AUFGABENSTELLUNG — Geben Sie die nachstehenden Daten vollständig und Zeile für Zeile wortgetreu wieder.

DATEN —
──────────
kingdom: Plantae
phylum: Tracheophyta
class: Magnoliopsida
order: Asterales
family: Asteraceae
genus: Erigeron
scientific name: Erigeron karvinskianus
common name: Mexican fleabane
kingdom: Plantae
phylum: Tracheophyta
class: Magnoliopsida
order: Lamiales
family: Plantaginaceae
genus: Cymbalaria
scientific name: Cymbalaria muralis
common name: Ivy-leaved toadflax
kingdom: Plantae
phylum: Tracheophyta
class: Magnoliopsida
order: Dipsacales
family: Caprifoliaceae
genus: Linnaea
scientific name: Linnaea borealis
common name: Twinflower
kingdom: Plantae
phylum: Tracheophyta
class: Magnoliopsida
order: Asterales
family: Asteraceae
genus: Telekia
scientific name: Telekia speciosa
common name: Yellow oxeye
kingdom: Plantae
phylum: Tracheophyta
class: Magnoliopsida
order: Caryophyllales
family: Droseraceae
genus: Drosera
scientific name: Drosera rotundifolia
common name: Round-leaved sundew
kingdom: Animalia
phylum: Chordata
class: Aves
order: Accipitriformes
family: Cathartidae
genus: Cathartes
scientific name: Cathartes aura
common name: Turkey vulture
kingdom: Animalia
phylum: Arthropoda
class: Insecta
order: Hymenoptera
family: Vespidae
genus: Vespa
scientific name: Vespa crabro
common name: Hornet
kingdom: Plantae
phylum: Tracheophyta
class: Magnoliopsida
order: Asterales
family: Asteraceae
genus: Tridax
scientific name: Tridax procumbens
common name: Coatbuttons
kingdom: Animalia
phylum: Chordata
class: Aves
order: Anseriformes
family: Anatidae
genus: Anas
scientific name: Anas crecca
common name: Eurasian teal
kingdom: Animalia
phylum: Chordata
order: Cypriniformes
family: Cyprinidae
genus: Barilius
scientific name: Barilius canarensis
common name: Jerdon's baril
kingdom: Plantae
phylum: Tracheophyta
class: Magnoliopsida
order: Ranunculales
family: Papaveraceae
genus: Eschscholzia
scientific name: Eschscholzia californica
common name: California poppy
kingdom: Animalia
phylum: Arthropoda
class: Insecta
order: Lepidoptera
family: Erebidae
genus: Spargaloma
──────────
ANTWORT —
kingdom: Plantae
phylum: Tracheophyta
class: Magnoliopsida
order: Asterales
family: Asteraceae
genus: Erigeron
scientific name: Erigeron karvinskianus
common name: Mexican fleabane
kingdom: Plantae
phylum: Tracheophyta
class: Magnoliopsida
order: Lamiales
family: Plantaginaceae
genus: Cymbalaria
scientific name: Cymbalaria muralis
common name: Ivy-leaved toadflax
kingdom: Plantae
phylum: Tracheophyta
class: Magnoliopsida
order: Dipsacales
family: Caprifoliaceae
genus: Linnaea
scientific name: Linnaea borealis
common name: Twinflower
kingdom: Plantae
phylum: Tracheophyta
class: Magnoliopsida
order: Asterales
family: Asteraceae
genus: Telekia
scientific name: Telekia speciosa
common name: Yellow oxeye
kingdom: Plantae
phylum: Tracheophyta
class: Magnoliopsida
order: Caryophyllales
family: Droseraceae
genus: Drosera
scientific name: Drosera rotundifolia
common name: Round-leaved sundew
kingdom: Animalia
phylum: Chordata
class: Aves
order: Accipitriformes
family: Cathartidae
genus: Cathartes
scientific name: Cathartes aura
common name: Turkey vulture
kingdom: Animalia
phylum: Arthropoda
class: Insecta
order: Hymenoptera
family: Vespidae
genus: Vespa
scientific name: Vespa crabro
common name: Hornet
kingdom: Plantae
phylum: Tracheophyta
class: Magnoliopsida
order: Asterales
family: Asteraceae
genus: Tridax
scientific name: Tridax procumbens
common name: Coatbuttons
kingdom: Animalia
phylum: Chordata
class: Aves
order: Anseriformes
family: Anatidae
genus: Anas
scientific name: Anas crecca
common name: Eurasian teal
kingdom: Animalia
phylum: Chordata
order: Cypriniformes
family: Cyprinidae
genus: Barilius
scientific name: Barilius canarensis
common name: Jerdon's baril
kingdom: Plantae
phylum: Tracheophyta
class: Magnoliopsida
order: Ranunculales
family: Papaveraceae
genus: Eschscholzia
scientific name: Eschscholzia californica
common name: California poppy
kingdom: Animalia
phylum: Arthropoda
class: Insecta
order: Lepidoptera
family: Erebidae
genus: Spargaloma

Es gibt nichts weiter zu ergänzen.